The US president already has enough trouble with Pakistan. He uses both diplomatic pressure and the carrot of aid to persuade that democratic nation to allow more American drone strikes within its borders in order to hit both the Afghan Taliban as well as Al Qaeda leaders. The latest US demand is for expanded drone flights over Quetta, a key city for the Taliban.

Beyond continuing the dominant US role in Afghanistan for now, Obama may also soon confront the issue of whether to step on the sovereignty of Iran and North Korea.

He has not ruled out military strikes against Iranian nuclear facilities. And with the news that North Korea now has a large uranium-enrichment facility, Obama may need to take tough measures to prevent that rogue nation from exporting nuclear weapons to other nations.

Since 2003, the US has led a group of nations in setting up a screening of North Korean exports, looking for weapons of mass destruction. The so-called Proliferation Security Initiative, for instance, has led to the US Navy interdicting North Korean ships. The United Nations also gave similar authority for the intercepting of Iranian ships suspected of illegal cargo.

Staying within UN approval for such intrusions on a country’s sovereignty is usually within American interests. But just how far Obama will go if he deems that the US must act alone remains to be seen.

During the verbal showdown at the NATO summit with Karzai, Obama gave a hint of his inclinations on breaking another nation’s sovereignty in a future crisis. He did, for example, reject Karzai’s call to end the night raids.
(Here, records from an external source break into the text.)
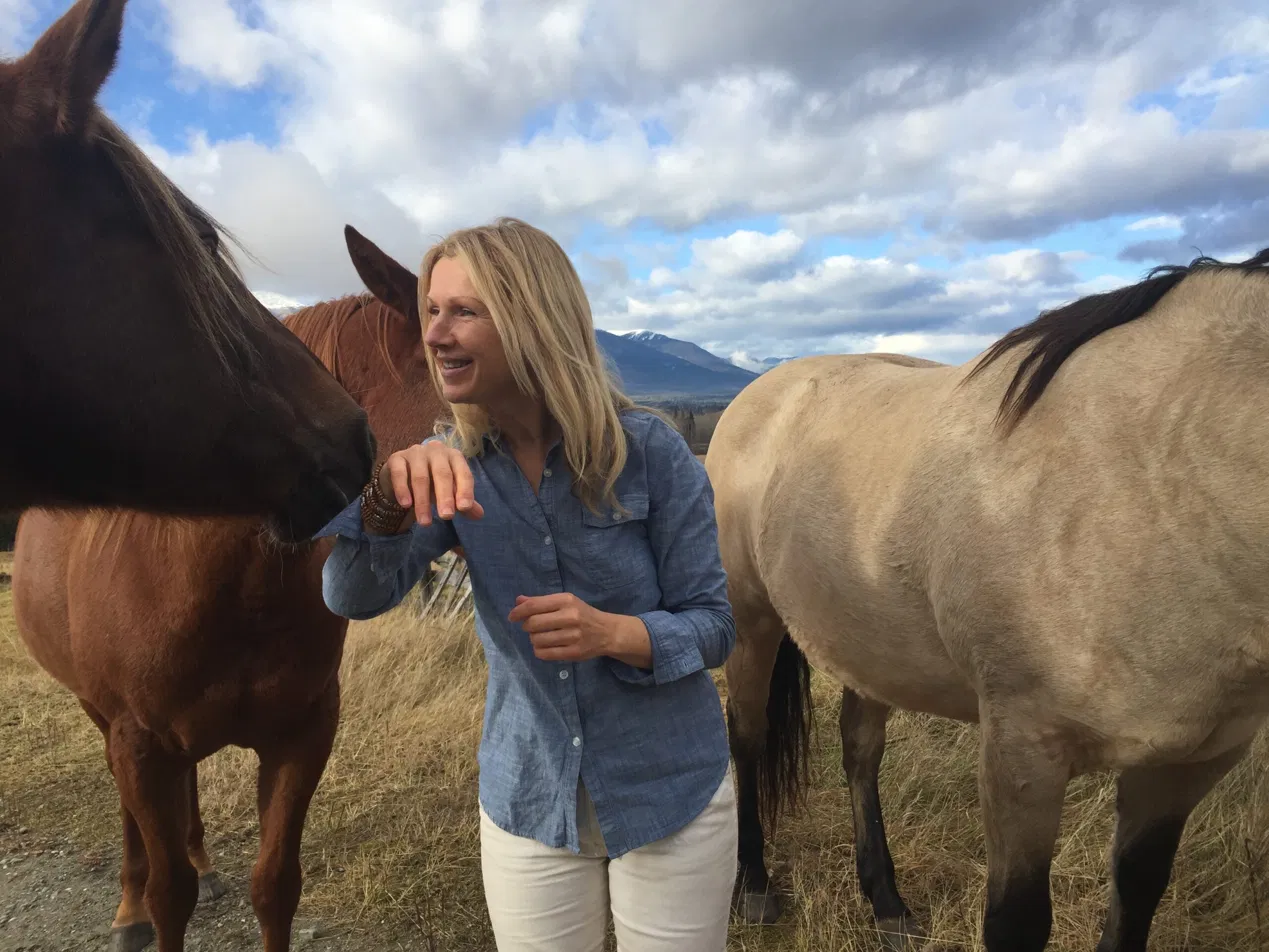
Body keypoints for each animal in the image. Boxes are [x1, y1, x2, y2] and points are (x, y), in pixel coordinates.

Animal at [11, 224, 446, 952]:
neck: (231, 586)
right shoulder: (138, 742)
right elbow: (170, 895)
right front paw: (146, 903)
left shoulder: (303, 734)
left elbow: (275, 887)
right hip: (102, 716)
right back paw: (127, 909)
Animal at [706, 247, 1269, 952]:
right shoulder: (1021, 754)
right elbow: (1016, 920)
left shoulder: (1189, 763)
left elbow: (1137, 891)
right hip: (751, 623)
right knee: (747, 738)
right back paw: (751, 884)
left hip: (867, 644)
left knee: (860, 752)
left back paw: (886, 902)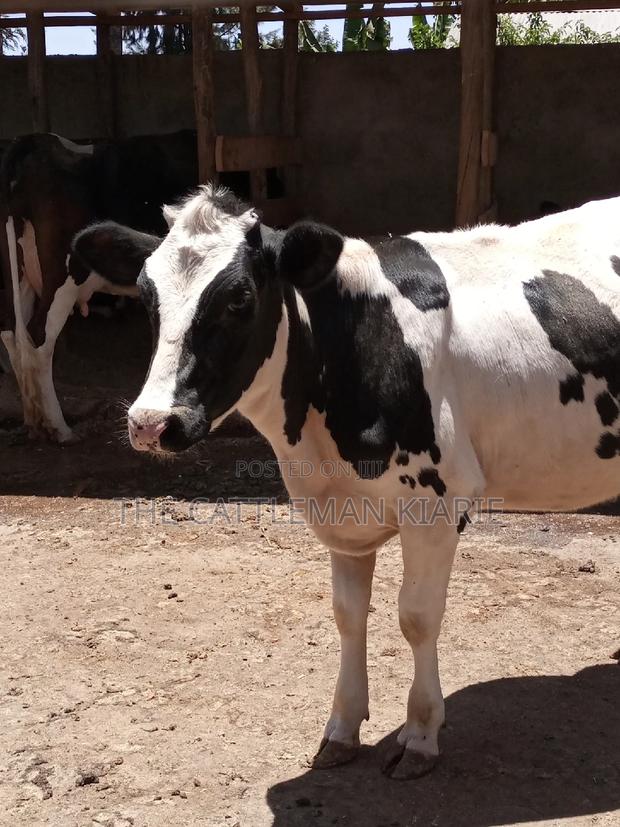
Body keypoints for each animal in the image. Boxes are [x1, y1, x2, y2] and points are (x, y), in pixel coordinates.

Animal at [72, 186, 620, 779]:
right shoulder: (340, 512)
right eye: (147, 296)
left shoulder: (437, 503)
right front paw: (342, 729)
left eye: (240, 298)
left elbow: (417, 618)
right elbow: (348, 616)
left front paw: (421, 734)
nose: (150, 424)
With at least two more years in office, and maybe four beyond that, it would be helpful to know exactly how this president defines his limits for acting unilaterally in a security crisis. Is he now ready, for instance, to strike inside Pakistan without permission if another 9/11-style attack on Americans is traced to that country? (During the 2008 campaign, Obama backed such a hypothetical.)

As the previous president learned after the Iraq invasion, the legitimacy of any US action must be well respected for it to succeed. Best to prepare the ground early.